━━━ TEXTO PROPORCIONADO

Pero hay algo que nadie cuenta en ese momento. Cuando la madre de la niña está en la cama, llorando, y los policías empiezan a no ver clara la versión del rapto, uno de los agentes, especialista en homicidios, dice a sus superiores que quiere hablar con ella, que tal y como está, si se le pregunta bien, va a contar lo que ha pasado realmente.

Con la madre no se habla, es la víctima.

La orden del superior es tajante, y acabará siendo determinante: las primeras horas de la investigación, cruciales según todos los manuales y todas las novelas del género, se van al limbo. A partir de ahí, el caso se dirimirá en público, cada teoría valdrá tanto como la contraria.

¿Pero qué pasó realmente esa noche? ¿Qué o quién evitó que la policía se hiciera una idea clara de lo que sucedió realmente? ¿Se trató, como dicen los padres, de un secuestro real, tan bien organizado que era imposible de resolver? ¿O bien Maddie murió aquella noche y la policía ni siquiera lo sospechó? ¿Fue por simple chapuza, por pura incompetencia? ¿O hubo un exceso de deferencia en la atención al cliente por efecto de la alianza histórica y la oportuna presión? ¿Tendrían miedo los responsables policiales de descubrir una verdad incómoda?

La noticia de la desaparición se conoce en Londres bastante antes de que lo sepa la policía de Faro. Según escribe Manuel Catarino, Gordon Brown, actual primer ministro y ya entonces designado por Blair para serlo, habla con el padre de la niña esa misma noche. ¿Sería capaz la familia de decirle a su propio Gobierno que alguien había secuestrado a la niña sin que fuera verdad? ¿Decidieron las autoridades británicas contar esa versión a las autoridades portuguesas para proteger a la bien relacionada pareja de médicos, que temía ser acusada de negligencia? ¿O quizá los dos Gobiernos sabían que la niña estaba muerta y tomaron la decisión de ayudar a la familia? ¿Y así y todo permitieron que luego se montara la gran campaña mediática?

━━━━━━
━━━ INFORMACIÓN PROPORCIONADA

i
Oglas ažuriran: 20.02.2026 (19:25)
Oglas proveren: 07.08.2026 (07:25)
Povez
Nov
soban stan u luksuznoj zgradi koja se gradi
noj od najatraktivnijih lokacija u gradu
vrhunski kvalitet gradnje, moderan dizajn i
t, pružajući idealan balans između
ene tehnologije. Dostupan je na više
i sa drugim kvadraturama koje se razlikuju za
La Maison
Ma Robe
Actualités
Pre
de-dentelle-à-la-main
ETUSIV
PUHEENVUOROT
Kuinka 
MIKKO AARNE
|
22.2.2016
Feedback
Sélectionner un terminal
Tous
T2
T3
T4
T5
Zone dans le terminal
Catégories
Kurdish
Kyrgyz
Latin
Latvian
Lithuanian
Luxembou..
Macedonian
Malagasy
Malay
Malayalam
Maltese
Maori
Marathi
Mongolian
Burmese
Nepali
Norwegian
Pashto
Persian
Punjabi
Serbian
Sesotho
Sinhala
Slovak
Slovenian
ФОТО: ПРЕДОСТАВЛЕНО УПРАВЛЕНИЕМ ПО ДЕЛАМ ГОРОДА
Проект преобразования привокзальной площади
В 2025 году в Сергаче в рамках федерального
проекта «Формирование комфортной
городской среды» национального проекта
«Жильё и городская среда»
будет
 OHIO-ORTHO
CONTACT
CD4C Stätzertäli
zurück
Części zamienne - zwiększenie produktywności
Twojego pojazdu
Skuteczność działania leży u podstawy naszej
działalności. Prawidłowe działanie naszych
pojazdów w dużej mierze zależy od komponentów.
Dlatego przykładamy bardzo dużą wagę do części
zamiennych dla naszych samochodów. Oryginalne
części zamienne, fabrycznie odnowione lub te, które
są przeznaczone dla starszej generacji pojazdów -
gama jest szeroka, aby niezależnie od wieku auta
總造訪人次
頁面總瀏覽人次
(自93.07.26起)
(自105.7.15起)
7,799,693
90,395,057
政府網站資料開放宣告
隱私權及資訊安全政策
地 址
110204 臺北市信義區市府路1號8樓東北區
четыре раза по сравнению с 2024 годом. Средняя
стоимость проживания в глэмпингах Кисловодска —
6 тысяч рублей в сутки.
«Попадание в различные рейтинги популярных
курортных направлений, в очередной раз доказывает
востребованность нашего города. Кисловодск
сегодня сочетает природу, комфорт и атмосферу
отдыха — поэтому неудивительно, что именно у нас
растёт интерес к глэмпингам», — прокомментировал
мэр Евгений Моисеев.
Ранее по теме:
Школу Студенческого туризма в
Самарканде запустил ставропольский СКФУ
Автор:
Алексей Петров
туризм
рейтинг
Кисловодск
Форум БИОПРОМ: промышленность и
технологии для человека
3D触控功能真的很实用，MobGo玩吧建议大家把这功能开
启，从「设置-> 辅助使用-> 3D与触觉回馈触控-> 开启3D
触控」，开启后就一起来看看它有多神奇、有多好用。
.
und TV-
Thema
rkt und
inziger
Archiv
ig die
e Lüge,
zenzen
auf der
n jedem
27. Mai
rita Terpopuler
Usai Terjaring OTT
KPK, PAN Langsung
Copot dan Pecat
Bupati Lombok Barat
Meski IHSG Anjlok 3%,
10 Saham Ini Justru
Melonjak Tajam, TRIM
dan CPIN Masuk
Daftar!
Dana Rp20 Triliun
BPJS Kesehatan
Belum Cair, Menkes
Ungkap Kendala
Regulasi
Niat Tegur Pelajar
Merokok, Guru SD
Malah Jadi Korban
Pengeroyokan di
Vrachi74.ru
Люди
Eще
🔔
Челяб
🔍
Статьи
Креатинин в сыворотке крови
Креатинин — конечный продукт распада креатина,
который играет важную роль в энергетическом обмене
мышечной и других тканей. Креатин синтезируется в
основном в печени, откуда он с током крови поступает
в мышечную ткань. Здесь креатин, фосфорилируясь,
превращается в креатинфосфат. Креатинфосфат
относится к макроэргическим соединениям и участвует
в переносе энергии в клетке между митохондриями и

━━━━━━

**CONJUNTO DE TAREAS**
A - Según el texto sobre la desaparición de Maddie, ¿con quién habla Gordon Brown esa misma noche?
B - Retoma el texto sobre la desaparición de Maddie a partir de su última oración.
Los registros no intervienen en esto.

**RESULTADOS DEL EJERCICIO**
A - Con el padre de la niña.

B -
Cualquier disparate conspirativo suena posible a estas alturas. El caso Maddie ha fascinado a tanta gente, entre otras cosas, porque está lleno de preguntas para las que nadie parece tener respuestas. La única certeza es que Maddie no está. O no parece estar. Ocho meses después de que desapareciera, nadie ha podido probar qué pasó el 3 de mayo. Videntes, policías, laboratorios y técnicos forenses, perros entrenados, periodistas, blogueros, cazarrecompensas, agencias de detectives, servicios secretos en activo o jubilados. Mucha gente en muchos sitios ha trabajado sin desmayo o parece haberlo hecho para encontrarla. Pero nadie sabe nada. O eso parece. Un confuso y es¬¬pe¬¬so manto de silencio lo cubre todo.

Los lugares donde la niña jugó, se bañó, tomó un helado y fue vista sonriente y feliz por última vez siguen ahí. Ahora están vacíos. Silenciosos, clamando justicia.

El restaurante Paradiso, el chiringuito playero donde Maddie y su familia comieron el día 3 a última hora del mediodía, parece un escenario fantasmal. Cerrado y triste. Maddie tomó un helado ahí hacia las seis de la tarde del 3 de mayo con sus padres. Fue la última vez que, al parecer, alguien la vio viva aparte de su familia directa (aunque uno de los amigos del Tapas contó hace pocas semanas que él también la vio hacia las siete, cuando su madre la estaba metiendo en la cama).

La piscina donde se bañó y en la que le hicieron su última fotografía (que muchos foros de Internet consideran trucada) espera la llegada del buen tiempo. El apartamento 5 A, esas paredes que guardan todo su misterio, está también cerrado a cal y canto. Praia da Luz es un lugar triste y solitario en invierno. La ausencia de Madeleine, su enigma, lo ha convertido en un sitio célebre. Todas las palabras dichas y escritas, las imágenes vistas y analizadas con lupa, los periódicos y libros vendidos, los programas especiales dedicados a ella, el negocio de muchos avispados que intentaron hacer el agosto a su costa, las millonarias recompensas ofrecidas, la gigantesca maquinaria de propaganda desplegada Nada de eso ha servido para solucionar el misterio. Todo ha sido inútil. La primera búsqueda global de la historia ha resultado un completo fracaso, un fiasco en toda regla.

Salvo mayúscula sorpresa, éstas serán las primeras navidades de las muchas navidades sin Madeleine que nos quedan por vivir.